Keresahan ini memicu reaksi keras dari barisan Pemuda Bangkalan. Mereka menilai penegakan hukum di tingkat lokal telah "dikebiri" oleh kepentingan pribadi oknum tertentu. Laporan demi laporan yang dilayangkan warga seolah membentur tembok tinggi, memicu dugaan kuat bahwa oknum kepolisian justru beralih fungsi menjadi pelindung (backing) para pengusaha tambang yang tak berizin.
"Ini bukan sekadar permainan kecil. Kami tidak akan tinggal diam melihat hukum di Bangkalan seolah tidak berdaya. Jika Polres dan Polda Jawa Timur dianggap lamban atau bahkan lumpuh dalam merespons, maka biarkan Mabes Polri yang turun tangan bekerja," tegas salah satu Tokoh Pemuda Bangkalan dalam pernyataan sikapnya.
Ketidakpercayaan terhadap APH lokal mendorong para pemuda untuk segera membawa bukti-bukti lapangan langsung ke Markas Besar (Mabes) Polri. Langkah ini diambil sebagai bentuk mosi tidak percaya sekaligus memastikan kasus ini tidak "dipetieskan". Mereka menuntut Kapolri dan Kapolda Jatim untuk melakukan pembersihan internal dan menangkap oknum yang terbukti menerima gratifikasi.

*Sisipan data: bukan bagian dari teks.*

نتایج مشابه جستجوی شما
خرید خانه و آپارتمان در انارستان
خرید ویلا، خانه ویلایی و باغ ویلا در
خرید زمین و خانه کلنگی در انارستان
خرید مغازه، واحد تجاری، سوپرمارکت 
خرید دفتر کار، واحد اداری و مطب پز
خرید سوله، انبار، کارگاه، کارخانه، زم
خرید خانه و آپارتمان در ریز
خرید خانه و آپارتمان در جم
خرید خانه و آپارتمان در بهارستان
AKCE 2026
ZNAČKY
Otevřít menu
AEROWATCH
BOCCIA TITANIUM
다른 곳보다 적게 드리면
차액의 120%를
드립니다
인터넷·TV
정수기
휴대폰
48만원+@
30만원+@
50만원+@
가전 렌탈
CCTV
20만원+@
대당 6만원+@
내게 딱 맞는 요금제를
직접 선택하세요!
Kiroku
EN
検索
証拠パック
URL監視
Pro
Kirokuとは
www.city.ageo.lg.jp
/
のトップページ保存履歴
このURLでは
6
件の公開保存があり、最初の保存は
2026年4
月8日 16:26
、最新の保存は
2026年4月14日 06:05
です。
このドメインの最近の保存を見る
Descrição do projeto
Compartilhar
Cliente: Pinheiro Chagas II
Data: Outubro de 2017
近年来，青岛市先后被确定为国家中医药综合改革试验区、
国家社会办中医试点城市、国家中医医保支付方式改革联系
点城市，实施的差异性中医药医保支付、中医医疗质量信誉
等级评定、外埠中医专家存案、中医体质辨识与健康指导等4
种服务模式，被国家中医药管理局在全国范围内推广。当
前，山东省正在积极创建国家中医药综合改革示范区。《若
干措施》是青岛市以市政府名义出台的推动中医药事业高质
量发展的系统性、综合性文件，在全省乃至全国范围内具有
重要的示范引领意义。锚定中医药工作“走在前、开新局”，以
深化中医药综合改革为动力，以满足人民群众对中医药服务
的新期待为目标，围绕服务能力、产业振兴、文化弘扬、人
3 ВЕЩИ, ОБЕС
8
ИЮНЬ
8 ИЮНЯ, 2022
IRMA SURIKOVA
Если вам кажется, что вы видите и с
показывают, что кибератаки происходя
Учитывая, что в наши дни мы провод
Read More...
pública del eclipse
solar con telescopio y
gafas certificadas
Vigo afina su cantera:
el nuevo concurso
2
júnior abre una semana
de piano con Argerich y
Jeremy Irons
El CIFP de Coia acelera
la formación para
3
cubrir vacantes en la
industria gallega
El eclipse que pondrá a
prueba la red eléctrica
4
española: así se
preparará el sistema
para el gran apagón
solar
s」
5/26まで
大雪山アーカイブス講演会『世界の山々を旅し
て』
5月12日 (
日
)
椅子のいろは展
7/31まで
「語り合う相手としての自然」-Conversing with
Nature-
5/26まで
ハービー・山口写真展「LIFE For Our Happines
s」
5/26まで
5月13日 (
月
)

Secara hukum, jika dugaan suap dan operasional ilegal ini terbukti, para pelaku dapat dijerat dengan sanksi berlapis yang sangat berat:
UU No. 3 Tahun 2020 (UU Minerba) Pasal 158: Mengatur tentang pertambangan tanpa izin dengan ancaman pidana penjara hingga 5 tahun dan denda maksimal Rp100 miliar.
UU Tindak Pidana Korupsi (Tipikor): Terkait penerimaan gratifikasi atau suap oleh penyelenggara negara yang menyalahgunakan wewenang.
Masyarakat Bangkalan menuntut transparansi total. Mereka mendesak agar:
Segera dilakukan identifikasi dan penindakan tegas terhadap oknum polisi yang menjadi "backing" tambang ilegal.
Penutupan permanen seluruh lokasi Galian C yang merusak ekosistem dan fasilitas umum.
Investigasi internal oleh Propam untuk memulihkan citra Polri sebagai pelindung dan pelayan masyarakat, bukan pelindung pelanggar hukum.
Pernyataan sikap dari para pemuda ini merupakan sinyal merah bagi integritas penegakan hukum di Madura. Hingga kini, publik menanti klarifikasi resmi dan langkah nyata dari pihak kepolisian untuk membuktikan bahwa hukum tidak tajam ke bawah dan tumpul ke rekan sejawat.